Les choses se compliquent et ne semblent pas prendre la bonne tangente. Les cadavres s’accumulent. Le massacre ne pourra se terminer que s’ils sont tous morts?

4ème de couverture
La mafia règne sur la ville d’Ergastulum. Sous l’enseigne “Services en tous genres”, Nicolas et Warwick y effectuent toutes sortes de basses œuvres, de la livraison au meurtre. Même les chefs des différents clans les tiennent en estime, particulièrement Nicolas, membre de la race des “crépusculaires”. Ses capacités physiques bien supérieures à celles des humains ordinaires permettent au duo de venir à bout des situations les plus critiques. Marco retrouve son ancien coéquipier. Que leur réserve la terre promise ?

Mon avis
La couverture est très trompeuse car on pourrait croire poindre un happy end. Mais la femme que l’on aperçoit à deux bras. Et on sait que cela ne peut être vrai au vue des évènements d’avant. Pourquoi cet étrange choix éditorial? Est-ce une volonté de troubler le lecteur? En tout cas, c’est chose faîtes. C’est d’autant plus surprenant car on croyait que c’était le dernier tome de la série. Impossible de le penser au regard des évènements qui se déroulent. La structure est d’ailleurs un peu plus chaotique. On fait un peu plus de va et vient dans le temps. Kohske les indique avec des fonds de page noire. Les changements d’espace temps sont beaucoup plus soutenus que les précédents tomes. Le mangaka explique enfin le pourquoi du comment même si tout arrive d’un coup. Les masques tombent encore. D’ailleurs, ce n’est pas un hasard si l’angle des personnages ne concerne plus principalement Nicolas et Warwick. Tout le monde à un rôle à jouer et pas des moindres. Un élégant parallèle sur la construction de la différence et du rejet d’autrui.

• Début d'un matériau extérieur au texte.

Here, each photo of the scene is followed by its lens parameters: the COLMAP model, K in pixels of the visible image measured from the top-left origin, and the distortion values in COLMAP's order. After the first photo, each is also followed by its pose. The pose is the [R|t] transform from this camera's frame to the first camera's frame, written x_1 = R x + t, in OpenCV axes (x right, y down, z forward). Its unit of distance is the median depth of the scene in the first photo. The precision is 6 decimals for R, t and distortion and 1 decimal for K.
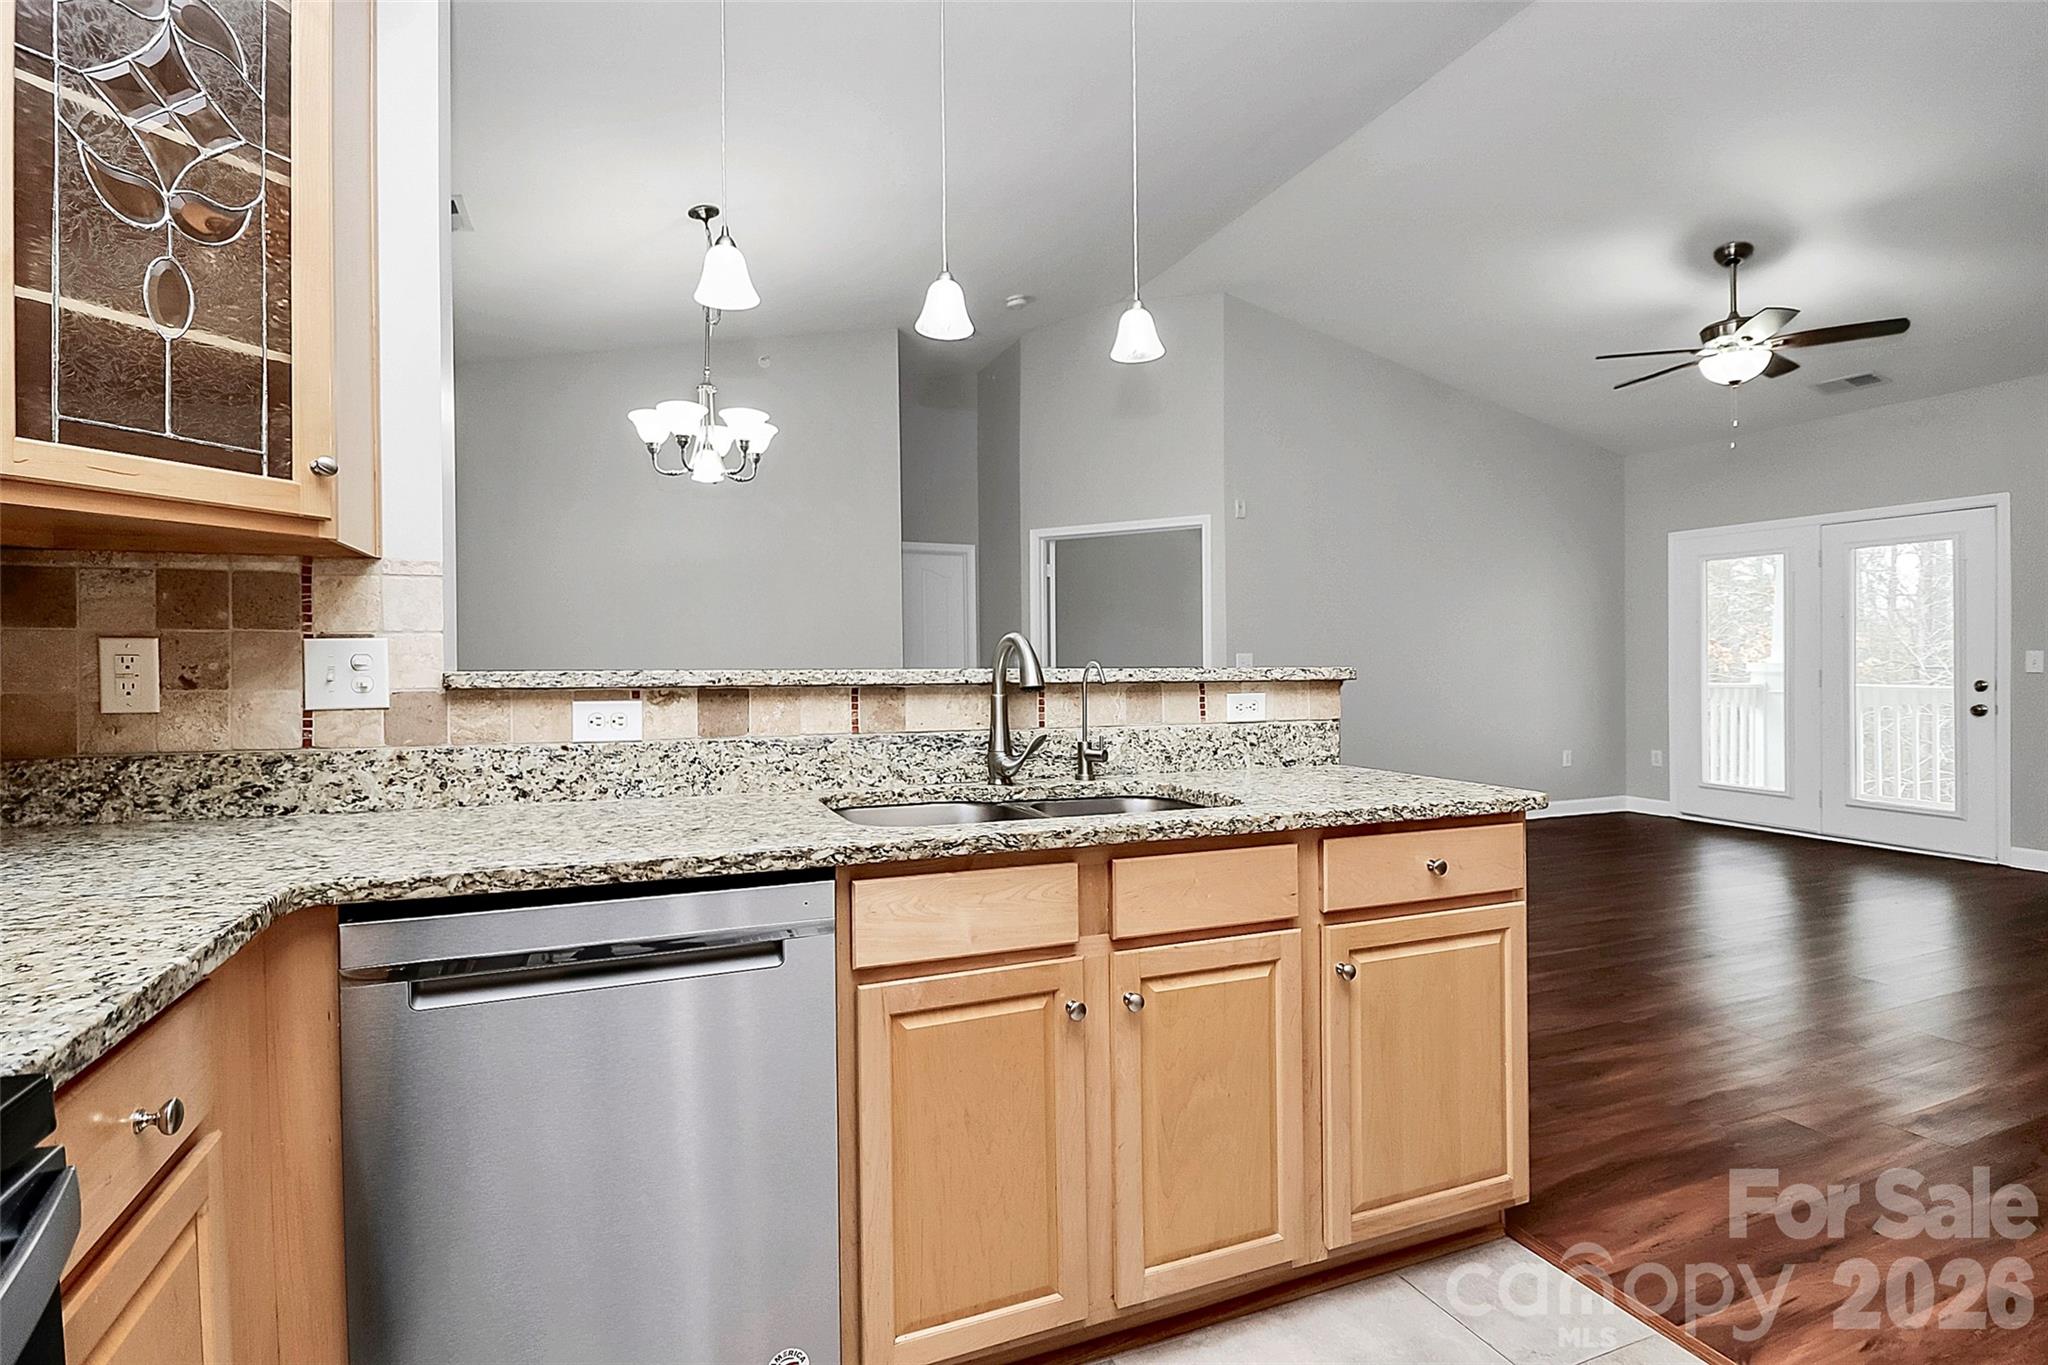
lens RADIAL K [[984.3, 0, 1018.7], [0, 984.3, 666.2], [0, 0, 1]] dist [-0.005990, -0.009974]
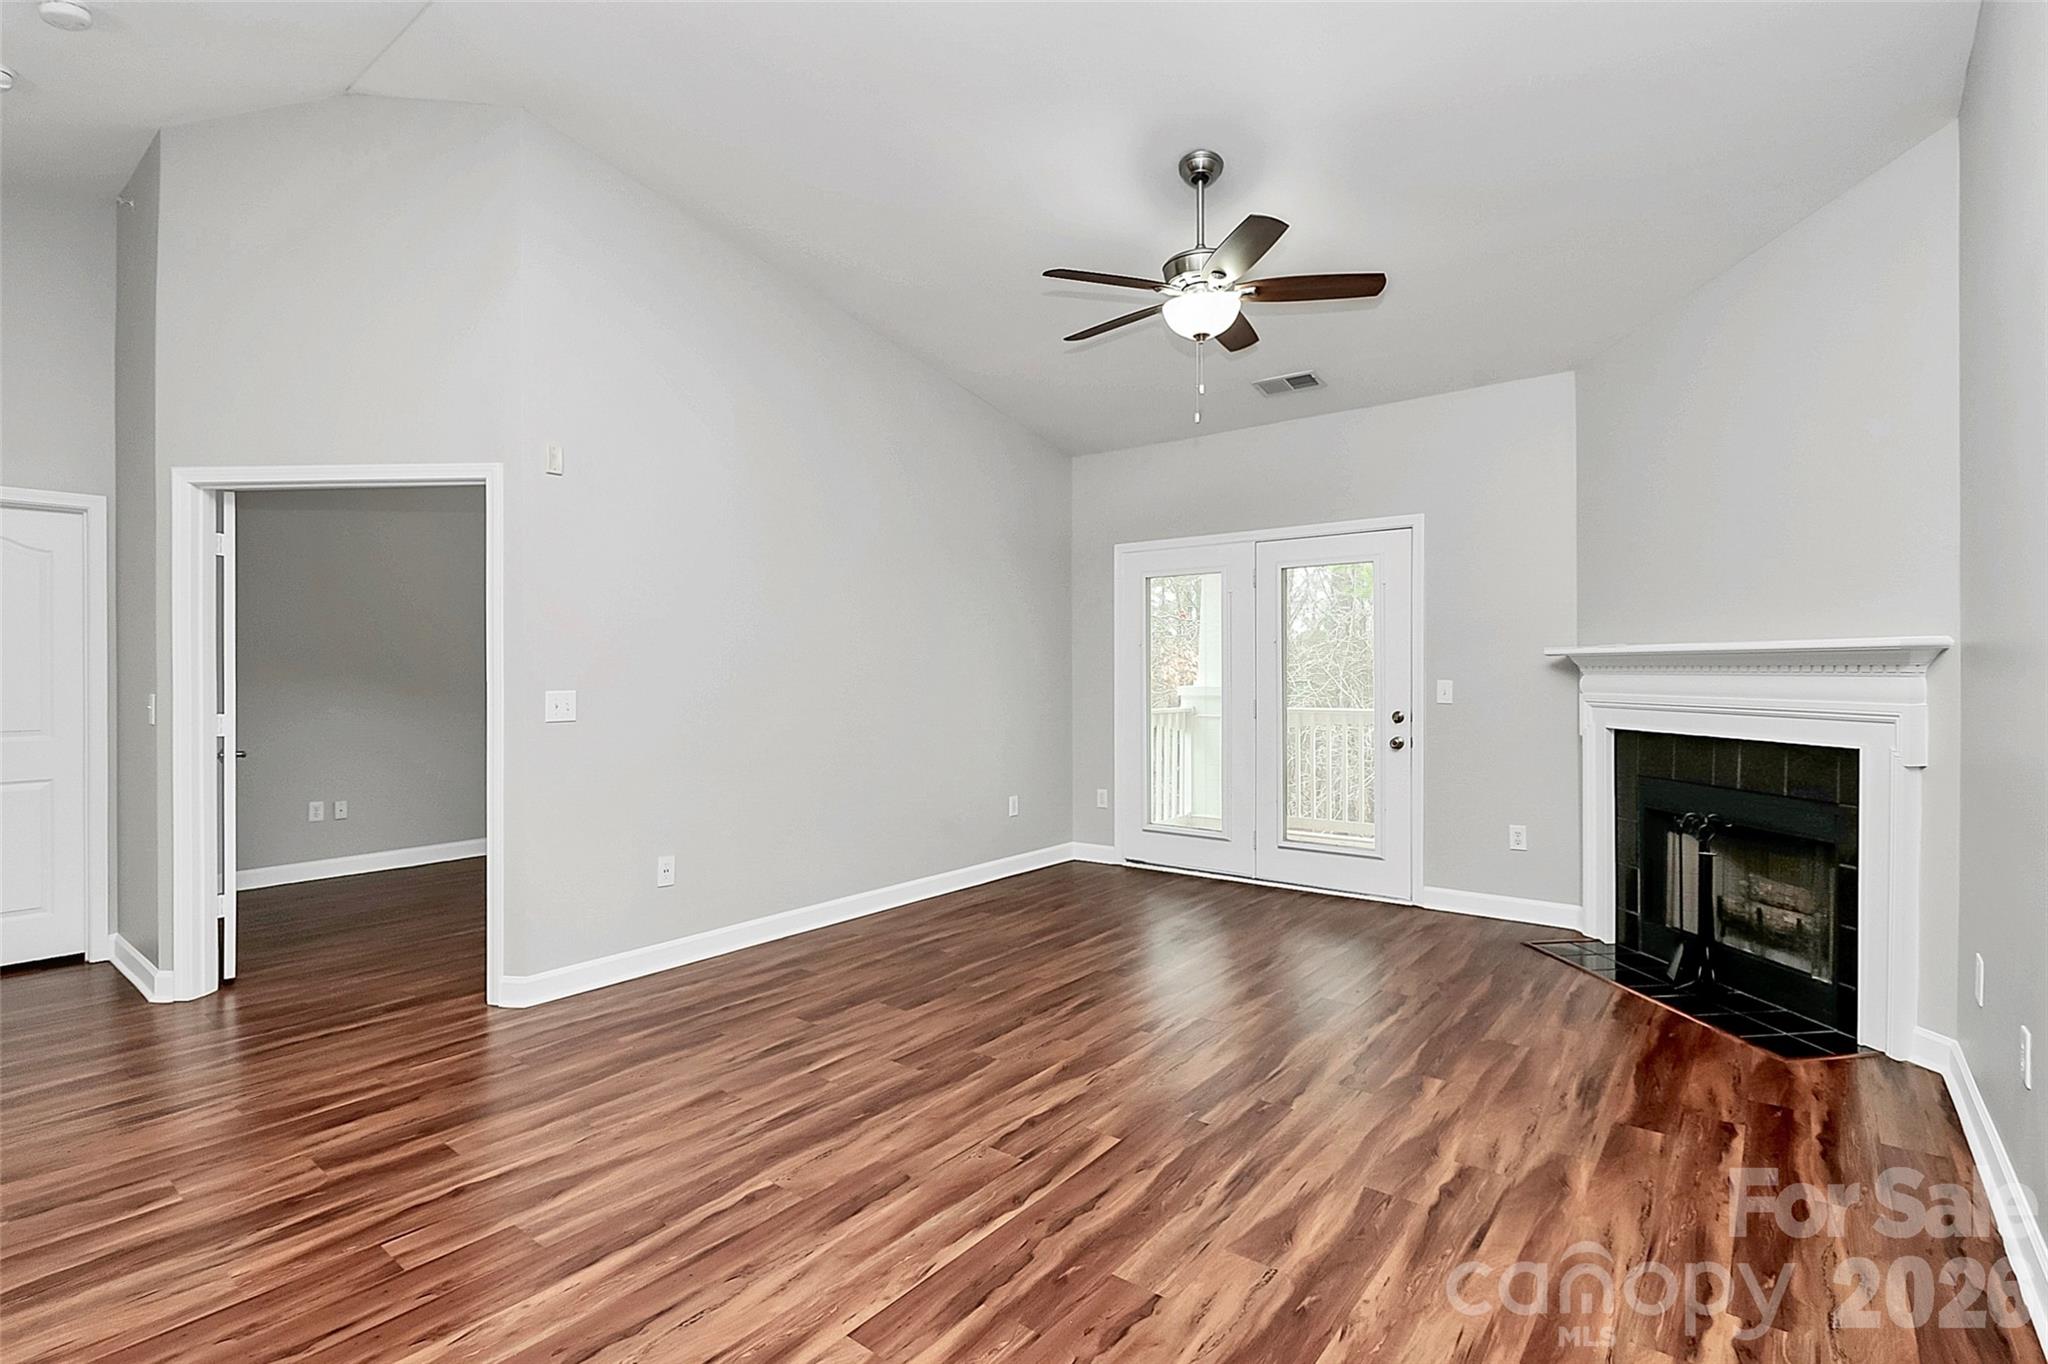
lens RADIAL K [[984.3, 0, 1012.1], [0, 984.3, 684.1], [0, 0, 1]] dist [-0.005990, -0.009974]
pose [[0.877488, -0.007391, 0.479542, 0.586745], [0.003009, 0.999946, 0.009906, -0.067684], [-0.479589, -0.007249, 0.877463, 0.994877]]
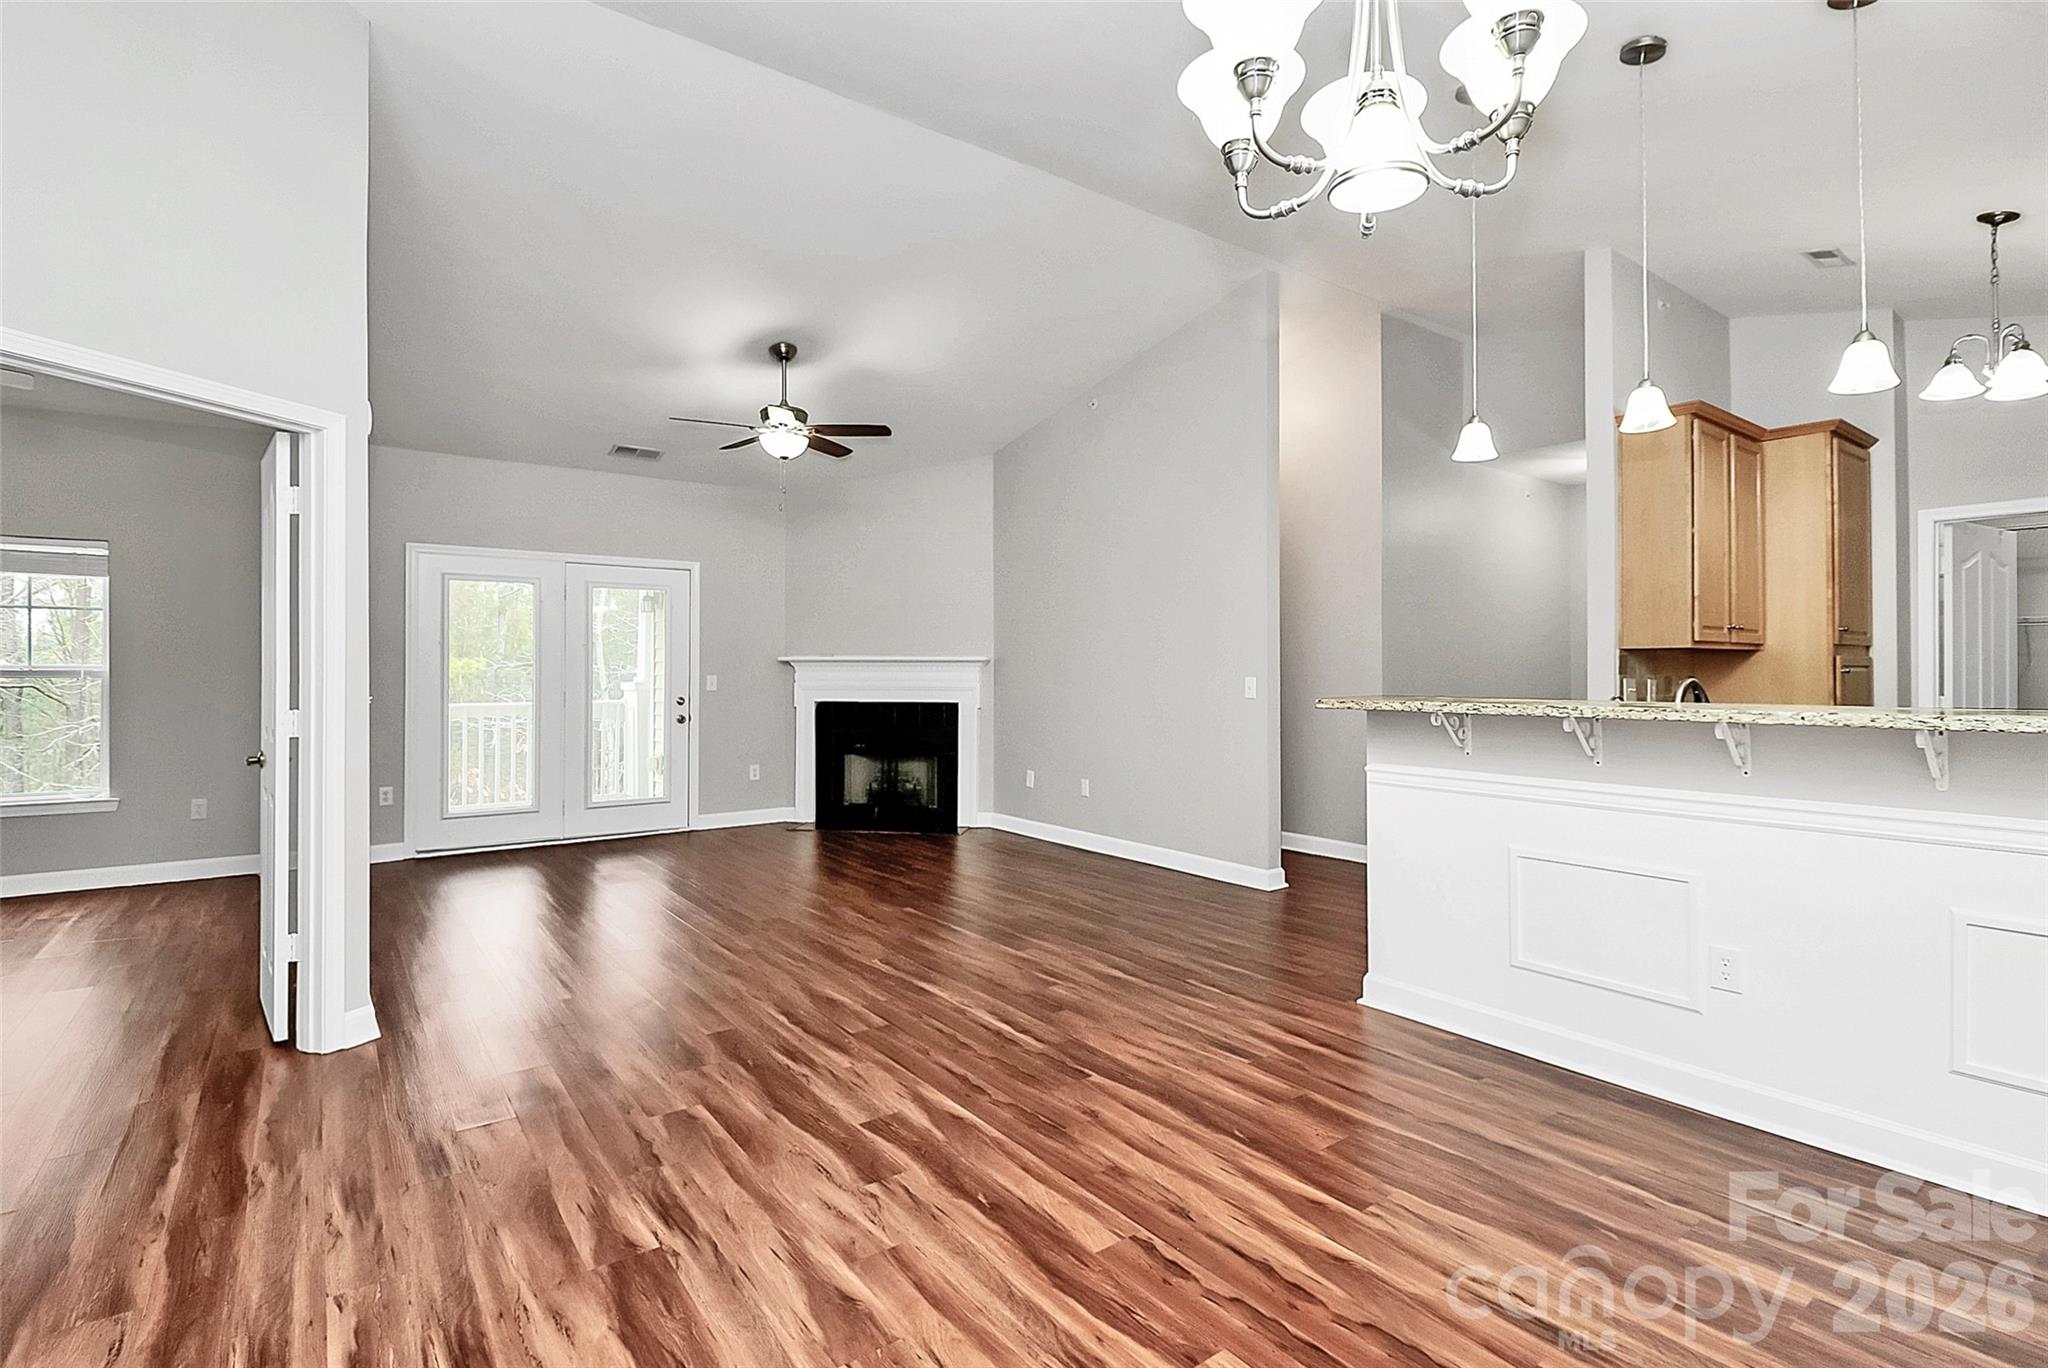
lens RADIAL K [[984.3, 0, 1045.9], [0, 984.3, 677.6], [0, 0, 1]] dist [-0.005990, -0.009974]
pose [[-0.250313, -0.003080, 0.968160, -1.227467], [0.006014, 0.999971, 0.004736, -0.050705], [-0.968146, 0.007008, -0.250287, 2.372575]]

Inciter les gens à la haine avec des discours simplifiés qu’un enfant de 8 ans pourrait comprendre est l’idéal pour mener une masse contre des exceptions. L’approche des élections sont des périodes idéales pour constater que la colère et la haine restent malheureusement plus fédérateurs que la bienveillance et le partage. Après on constate des actions de violence contre des petits groupuscules. Il est plus facile de créer des bouc émissaires que d’expliquer des éléments complexes. Faire croire que le monde se limite d’un côté les gentils et de l’autre les méchants est pratique. Expliquer les nuances de gris demande plus de temps, de pédagogie, de connaissances… Dans une société qui veut toujours aller vite, il faut abréger pour faciliter la donnée. La vérité ce n’est qu’une illusion. La manipulation a tout de même plus d’avantage et de confort. Apparaître gentil est un plus mais nullement une preuve de compétence. Dans cet ouvrage, on voit un joli rassemblement de salopard qui pense principalement à leurs intérêts.

Un manga sombre, cruel et sans pitié. Une fiction qui propose un parallèle à notre monde qui fait froid dans le dos.